Lastly God would set up a permanent kingdom. It would never be destroyed. or taken over by others. (44) It would stand forever. It is represented in the dream by the stone that destroyed the statue. (45) It was not part of the statue, so not part of the kingdoms of men, and was not made by human hands.
Daniel concluded by again giving credit to God for revealing the meaning the dream to the king. (45)
This dream is a prophecy. How do we interpret it?
First, it is important to notice that, when Daniel interpreted the dream to the king, he did not interpret everything. He did not identify the kingdoms or the kings except for the Nebuchadnezzar himself. The interpretation and application of the dream did not require complete understanding all the details. God, through Daniel, only gave a general interpretation. God deemed that to be sufficient.
Second, try to understand the dream and its interpretation the way Daniel and the king understood it. The point of the revelation was to convey knowledge to Nebuchadnezzar. Daniel’s words to the king are critical to the interpretation of the dream. Daniel’s response to the dream, in verses 20-23, indicates his understanding of the dream. The king’s response to the revelation of the dream and its meaning, in verse 47, tells us what the dream meant to him.
God does not reveal everything to us. A good verse to remember is Deuteronomy 29:29: The secret things belong to the Lord our God, but the things that are revealed belong to us and to our children forever, that we may do all the words of this law. Yet, we often forgo the meaning revealed to us and spend our time speculating on things not revealed.

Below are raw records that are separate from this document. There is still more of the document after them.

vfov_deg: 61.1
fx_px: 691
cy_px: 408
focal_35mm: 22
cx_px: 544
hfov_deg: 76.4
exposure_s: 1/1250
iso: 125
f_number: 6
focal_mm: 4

Notice that God does not reveal who the three kingdoms of men would be. Yet, many have spent much time trying to figure this out. In doing so, you risk missing the point. What God revealed was a simple message to a powerful king: the kingdoms of men will all pass away, but the kingdom of God will last forever. God’s glory is greater than man’s glory.

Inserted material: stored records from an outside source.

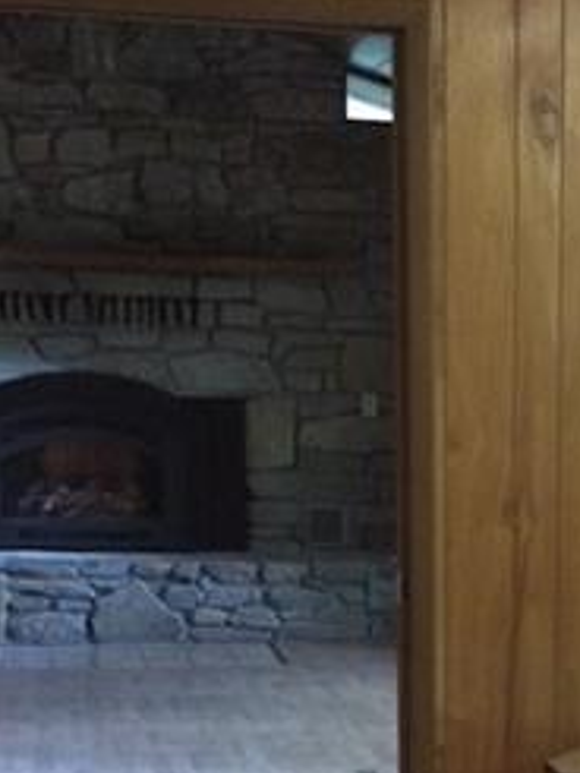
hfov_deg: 15.8
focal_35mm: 91
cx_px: 649
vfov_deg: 20.3
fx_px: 2031
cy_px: 896
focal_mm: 4.15
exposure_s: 1/15
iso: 400
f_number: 2.2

The kingdoms of men also decline in quality and strength as they go. But the desire to conquer the world is common to them all. I recently visited Arlington National Cemetery in Washington, D.C. The acres of white crosses overwhelmed me by showing how many thousands of mean and women died to keep a handful of men from taking over the world with their evil designs.
The other thing I think we can see in the vision is that Jesus is the stone made without hands. He is divine. His kingdom will overwhelm all earthly kingdoms and will last forever.
Humanism teaches that man can improve himself to the point of living in Utopia. Many political philosophies are built on this belief. Many believe government can solve all problems. But the governments of men will end. God will replace it with something truly radical, a government of God, built on the submission of men and women to the reign of Jesus Christ.
Those who reject the reign of Jesus will suffer the fate of the statue. They will be crushed by the rock that is Christ. Jesus said “the stone that the builders rejected has become the cornerstone. Everyone who falls on that stone will be broken to pieces, and when it falls on anyone, it will crush him.” (Luke 20:17-18) This was Jesus claiming to be the stone of Daniel 2.
Nebuchadnezzar respected Daniel and God. He rewarded Daniel greatly, as he had promised the wise men. He also acknowledged that God is “God of gods and Lord of kings and a revealer of mysteries”. He might not have had complete understanding of God, but it was a good start.